Data listing Block Start

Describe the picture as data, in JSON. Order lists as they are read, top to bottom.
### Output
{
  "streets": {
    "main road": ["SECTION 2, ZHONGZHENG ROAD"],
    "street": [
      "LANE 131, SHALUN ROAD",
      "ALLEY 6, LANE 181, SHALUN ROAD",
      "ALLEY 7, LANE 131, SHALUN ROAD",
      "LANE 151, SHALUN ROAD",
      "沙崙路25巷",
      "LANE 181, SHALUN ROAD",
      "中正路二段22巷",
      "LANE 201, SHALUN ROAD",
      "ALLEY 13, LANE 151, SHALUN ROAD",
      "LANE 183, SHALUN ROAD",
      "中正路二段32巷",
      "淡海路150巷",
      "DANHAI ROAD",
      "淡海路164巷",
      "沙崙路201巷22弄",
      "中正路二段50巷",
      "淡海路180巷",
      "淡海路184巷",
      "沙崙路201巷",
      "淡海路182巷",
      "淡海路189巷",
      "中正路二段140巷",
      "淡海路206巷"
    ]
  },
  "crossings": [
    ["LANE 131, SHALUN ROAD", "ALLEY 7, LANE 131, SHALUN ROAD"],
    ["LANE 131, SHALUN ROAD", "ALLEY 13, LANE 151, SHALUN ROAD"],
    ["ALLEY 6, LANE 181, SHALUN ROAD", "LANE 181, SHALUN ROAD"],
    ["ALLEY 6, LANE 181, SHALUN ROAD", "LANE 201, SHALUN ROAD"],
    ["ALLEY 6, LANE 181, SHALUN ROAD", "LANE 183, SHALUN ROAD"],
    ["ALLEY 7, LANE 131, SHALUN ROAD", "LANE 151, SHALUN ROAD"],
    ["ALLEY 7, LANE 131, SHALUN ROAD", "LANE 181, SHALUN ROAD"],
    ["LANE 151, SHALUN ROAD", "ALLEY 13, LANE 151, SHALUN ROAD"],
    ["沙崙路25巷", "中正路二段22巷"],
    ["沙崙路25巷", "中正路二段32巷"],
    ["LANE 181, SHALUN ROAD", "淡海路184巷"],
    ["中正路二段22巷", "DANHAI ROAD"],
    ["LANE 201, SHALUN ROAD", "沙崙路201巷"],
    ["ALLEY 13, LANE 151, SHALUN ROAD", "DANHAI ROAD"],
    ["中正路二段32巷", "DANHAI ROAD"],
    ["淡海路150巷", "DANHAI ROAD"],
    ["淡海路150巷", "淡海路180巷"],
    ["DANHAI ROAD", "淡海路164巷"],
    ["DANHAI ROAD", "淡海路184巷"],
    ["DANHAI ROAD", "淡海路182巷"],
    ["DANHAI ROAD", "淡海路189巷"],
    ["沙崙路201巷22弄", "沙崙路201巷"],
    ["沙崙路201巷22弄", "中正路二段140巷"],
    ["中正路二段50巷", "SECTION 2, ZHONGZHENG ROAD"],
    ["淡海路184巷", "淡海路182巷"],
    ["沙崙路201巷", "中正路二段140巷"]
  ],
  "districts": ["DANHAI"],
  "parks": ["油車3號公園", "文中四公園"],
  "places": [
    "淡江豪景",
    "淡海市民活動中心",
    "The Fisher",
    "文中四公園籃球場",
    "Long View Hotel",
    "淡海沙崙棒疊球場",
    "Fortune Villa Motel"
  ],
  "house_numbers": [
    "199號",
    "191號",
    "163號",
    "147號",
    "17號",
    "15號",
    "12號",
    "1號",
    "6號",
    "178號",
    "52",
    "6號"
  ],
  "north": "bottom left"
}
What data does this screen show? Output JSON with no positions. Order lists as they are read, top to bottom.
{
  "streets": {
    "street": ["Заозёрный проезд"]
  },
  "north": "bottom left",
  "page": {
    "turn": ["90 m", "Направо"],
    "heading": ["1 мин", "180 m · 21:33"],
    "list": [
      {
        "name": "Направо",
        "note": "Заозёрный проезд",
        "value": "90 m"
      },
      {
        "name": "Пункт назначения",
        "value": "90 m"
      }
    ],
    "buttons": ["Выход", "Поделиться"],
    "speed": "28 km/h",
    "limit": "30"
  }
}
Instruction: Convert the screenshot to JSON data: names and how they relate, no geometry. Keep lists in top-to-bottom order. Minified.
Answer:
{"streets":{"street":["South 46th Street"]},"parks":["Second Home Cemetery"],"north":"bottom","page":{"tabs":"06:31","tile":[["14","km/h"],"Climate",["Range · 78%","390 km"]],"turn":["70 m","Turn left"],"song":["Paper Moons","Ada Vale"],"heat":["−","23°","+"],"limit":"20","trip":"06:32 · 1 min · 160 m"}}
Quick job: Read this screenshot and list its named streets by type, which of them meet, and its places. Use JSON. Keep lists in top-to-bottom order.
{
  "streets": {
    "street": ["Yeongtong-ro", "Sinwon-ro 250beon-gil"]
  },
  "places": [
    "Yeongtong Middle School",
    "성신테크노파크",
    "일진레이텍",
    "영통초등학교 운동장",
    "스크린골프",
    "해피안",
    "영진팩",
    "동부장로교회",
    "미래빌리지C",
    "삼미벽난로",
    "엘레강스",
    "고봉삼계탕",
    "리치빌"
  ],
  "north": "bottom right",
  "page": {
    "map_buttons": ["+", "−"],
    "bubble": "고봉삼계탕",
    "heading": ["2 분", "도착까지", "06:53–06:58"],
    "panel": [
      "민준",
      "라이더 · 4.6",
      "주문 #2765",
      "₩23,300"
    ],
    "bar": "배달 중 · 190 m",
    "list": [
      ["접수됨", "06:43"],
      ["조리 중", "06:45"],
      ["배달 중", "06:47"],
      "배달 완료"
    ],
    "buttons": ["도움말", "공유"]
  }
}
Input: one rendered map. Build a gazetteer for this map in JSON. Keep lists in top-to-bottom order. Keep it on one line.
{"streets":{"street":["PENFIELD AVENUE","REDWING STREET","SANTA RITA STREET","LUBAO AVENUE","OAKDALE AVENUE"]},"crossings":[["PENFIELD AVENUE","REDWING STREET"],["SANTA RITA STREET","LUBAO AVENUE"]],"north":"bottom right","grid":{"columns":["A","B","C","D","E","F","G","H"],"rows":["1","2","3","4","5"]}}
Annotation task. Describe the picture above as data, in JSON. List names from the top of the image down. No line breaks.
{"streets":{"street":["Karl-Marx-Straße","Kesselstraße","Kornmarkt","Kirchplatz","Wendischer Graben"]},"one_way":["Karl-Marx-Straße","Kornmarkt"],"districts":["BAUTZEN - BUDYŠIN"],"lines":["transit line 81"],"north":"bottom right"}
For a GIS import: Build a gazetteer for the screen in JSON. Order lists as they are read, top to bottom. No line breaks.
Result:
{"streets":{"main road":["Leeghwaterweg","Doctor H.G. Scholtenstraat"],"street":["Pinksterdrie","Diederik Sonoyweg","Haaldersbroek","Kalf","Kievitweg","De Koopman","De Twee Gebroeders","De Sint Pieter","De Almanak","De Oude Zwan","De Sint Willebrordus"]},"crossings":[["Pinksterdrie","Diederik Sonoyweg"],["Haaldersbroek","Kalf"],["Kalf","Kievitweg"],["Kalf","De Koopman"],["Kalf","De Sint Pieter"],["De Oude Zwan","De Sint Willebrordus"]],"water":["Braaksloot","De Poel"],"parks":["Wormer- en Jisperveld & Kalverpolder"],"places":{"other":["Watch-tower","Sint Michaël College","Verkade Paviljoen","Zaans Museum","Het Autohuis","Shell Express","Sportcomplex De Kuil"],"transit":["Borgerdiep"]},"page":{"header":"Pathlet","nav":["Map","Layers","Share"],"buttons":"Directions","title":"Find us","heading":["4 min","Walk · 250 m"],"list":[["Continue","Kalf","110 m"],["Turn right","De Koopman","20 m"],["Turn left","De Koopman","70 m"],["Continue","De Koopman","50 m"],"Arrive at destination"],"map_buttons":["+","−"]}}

Data listing Block End

**What is needed:** If a line of the data contains "DANHAI", it counts; report the number of such lines and nothing else.

**Written response:** 10